Ogura, que no ano passado teve a vantagem sobre Chantra, partilhou a alegria do seu colega de equipa pelos seus recentes sucessos, mas o piloto japonês também vai querer com certeza voltar a atacar. O que pode ele fazer no Texas?
De um lado do mundo para o outro, há também o contingente americano com alguns grandes objectivos no COTA. Existem agora três heróis caseiros na grelha em Moto2, e embora o estreante - Sean Dylan Kelly (American Racing) - tenha dado o litro em Termas graças aos seus pais serem de origem Argentina, este é um enorme fim-de-semana para ele e para os dois veteranos: Joe Roberts (Italtrans Racing Team) e Cameron Beaubier (American Racing) que correm no relvado de casa.

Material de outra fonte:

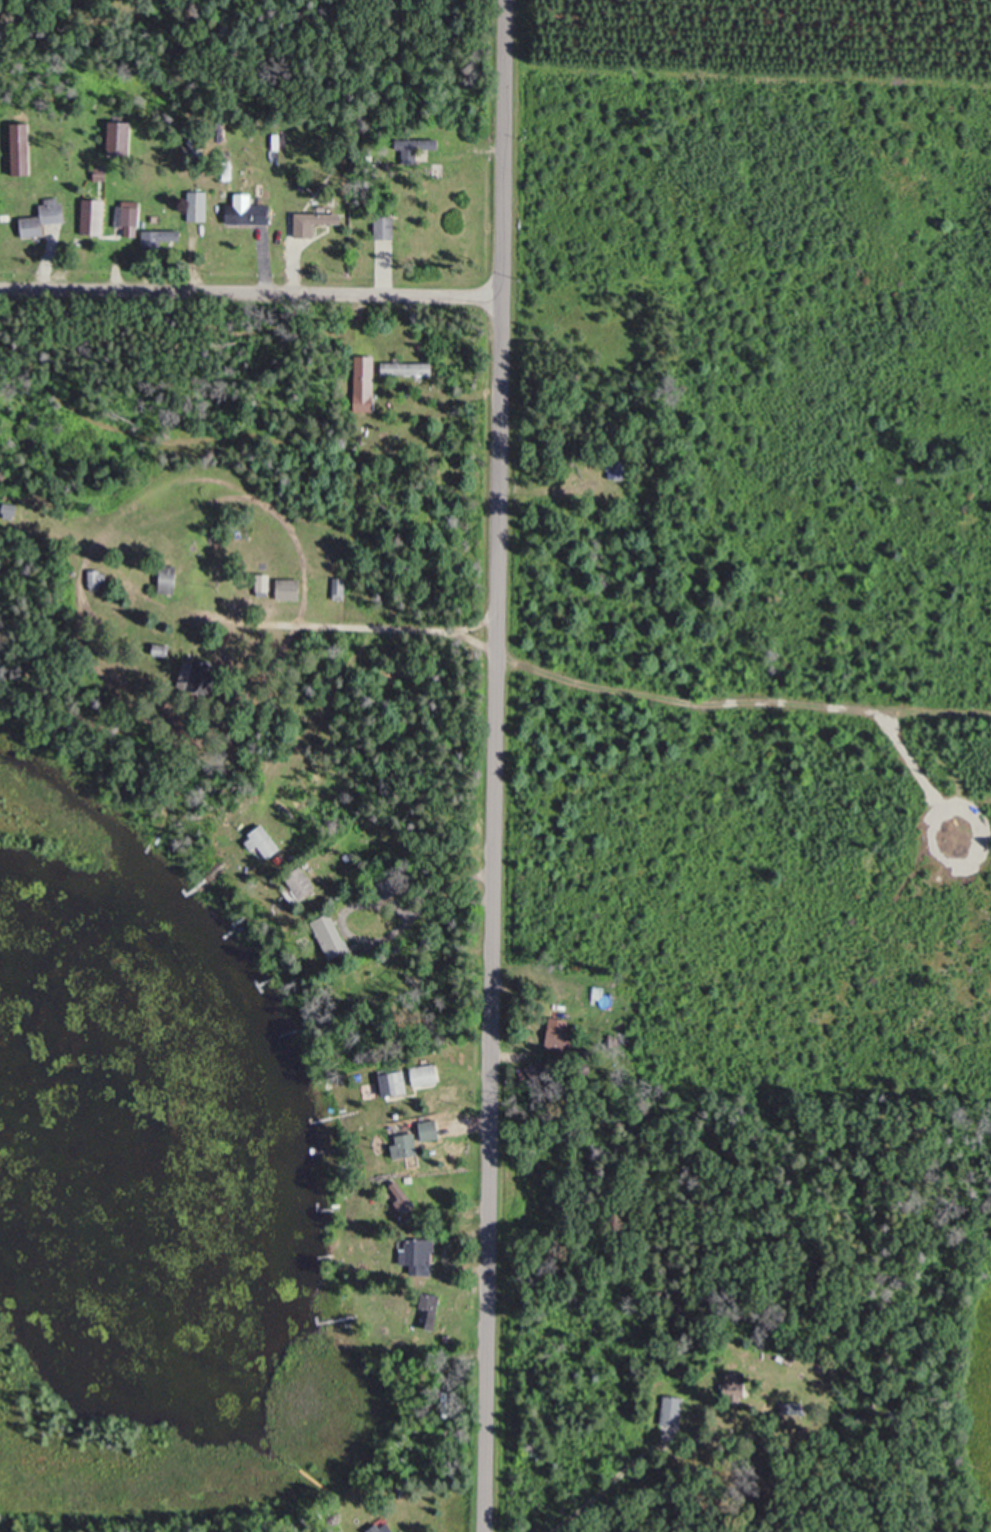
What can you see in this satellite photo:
building: (200, 205)
building: (130, 215)
building: (95, 216)
building: (46, 218)
building: (265, 218)
building: (317, 222)
building: (164, 236)
road: (251, 290)
building: (410, 368)
building: (367, 383)
building: (617, 468)
building: (101, 578)
building: (171, 579)
building: (292, 589)
building: (342, 589)
road: (362, 626)
building: (165, 650)
building: (210, 673)
road: (496, 766)
building: (270, 841)
building: (561, 1025)
building: (429, 1076)
building: (399, 1084)
building: (674, 1412)
road: (640, 1458)
building: (382, 1528)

Roberts teve uma prova mais difícil em 2021 no COTA, mas esta época até agora tem progressos concretos e o número 16 vai querer mais do seu GP de casa. Beaubier, entretanto, saiu ao ataque no ano passado com alguma velocidade séria - fazendo valer muito o conhecimento da pista e ocupando um impressionante quinto lugar, tão perto daquele primeiro pódio.

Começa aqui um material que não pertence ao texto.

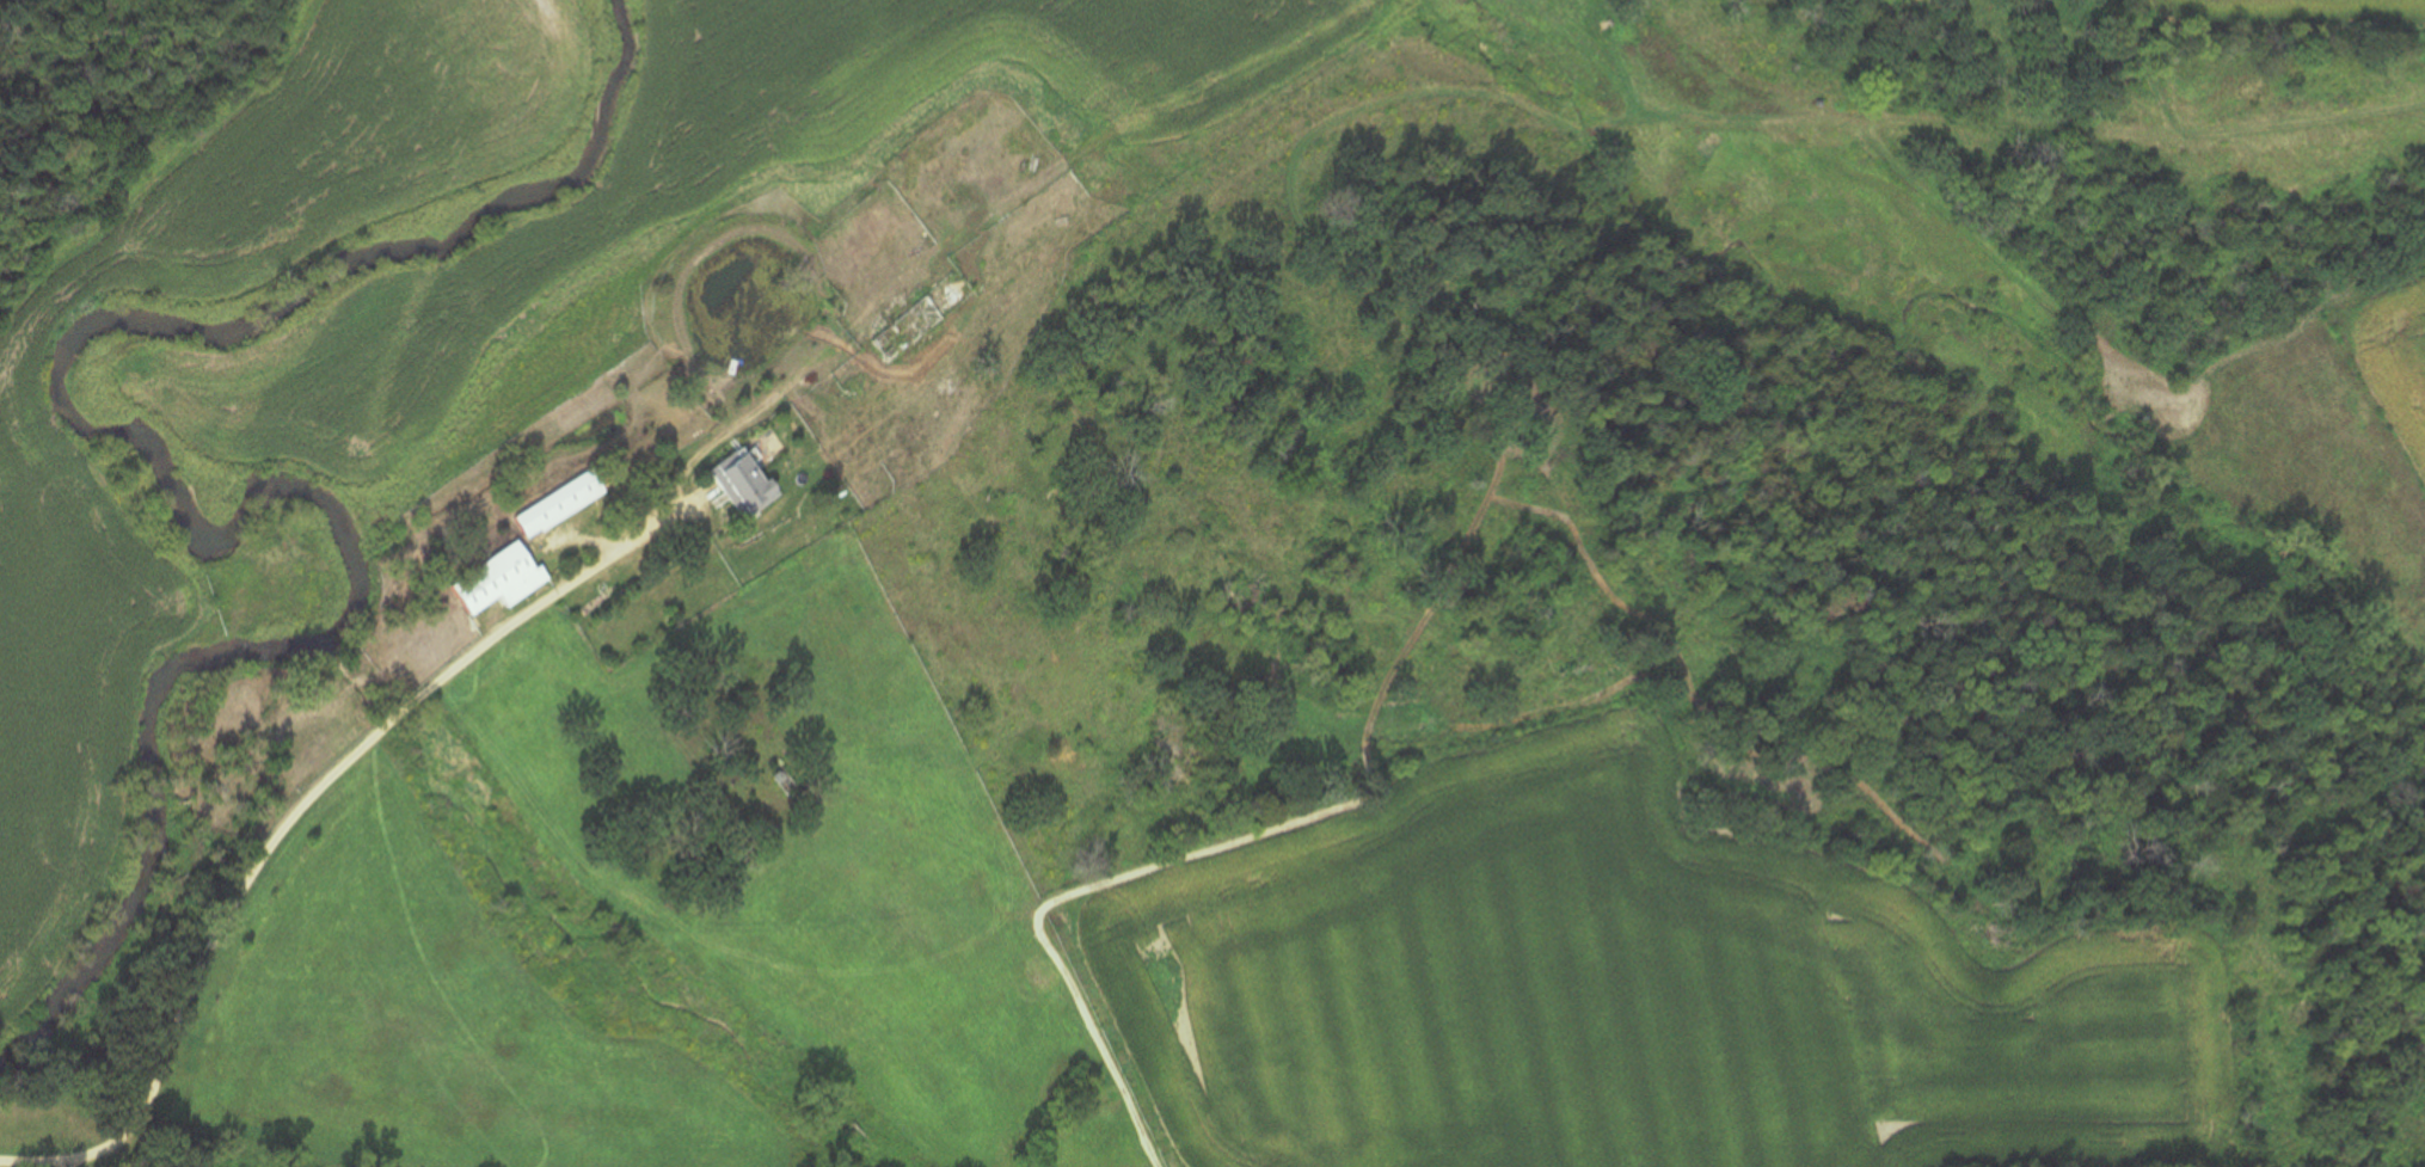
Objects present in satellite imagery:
building: (912, 334)
building: (750, 483)
building: (564, 505)
building: (503, 580)
road: (491, 639)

O que pode ele fazer nesta temporada? Provavelmente de enfrentar Sam Lowes e Tony Arbolino da Elf Marc VDS Racing - assim como Augusto Fernández e Pedro Acosta da KTM Red Bull Ajo, e Jake Dixon (Autosolar GASGAS Aspar Team) - a caminho dos dez primeiros lugares para os escalões superiores, mas na época passada Beaubier entregou.
Finalmente, o que veremos de Fermin Aldeguer (MB Conveyors Speed Up)? O espanhol brilhou desde o início da temporada passada, após a sua performance no Campeonato Europeu Moto2 e o seu primeiro Grande Prémio, e o seu progresso no Campeonato Mundial apenas validou a sua forma e a do então companheiro Alonso Lopez no paddock JuniorGP da FIM. Agora, Aldeguer está a bater os recordes estabelecidos pelo Lendário MotoGP Jorge Lorenzo ao assumir-se como o mais jovem pole de sempre na história da classe intermédia, por mais de um ano. O dia da corrida e aquele incidente com Vietti vai deixá-lo a querer provar mais do que alguns pontos no Texas.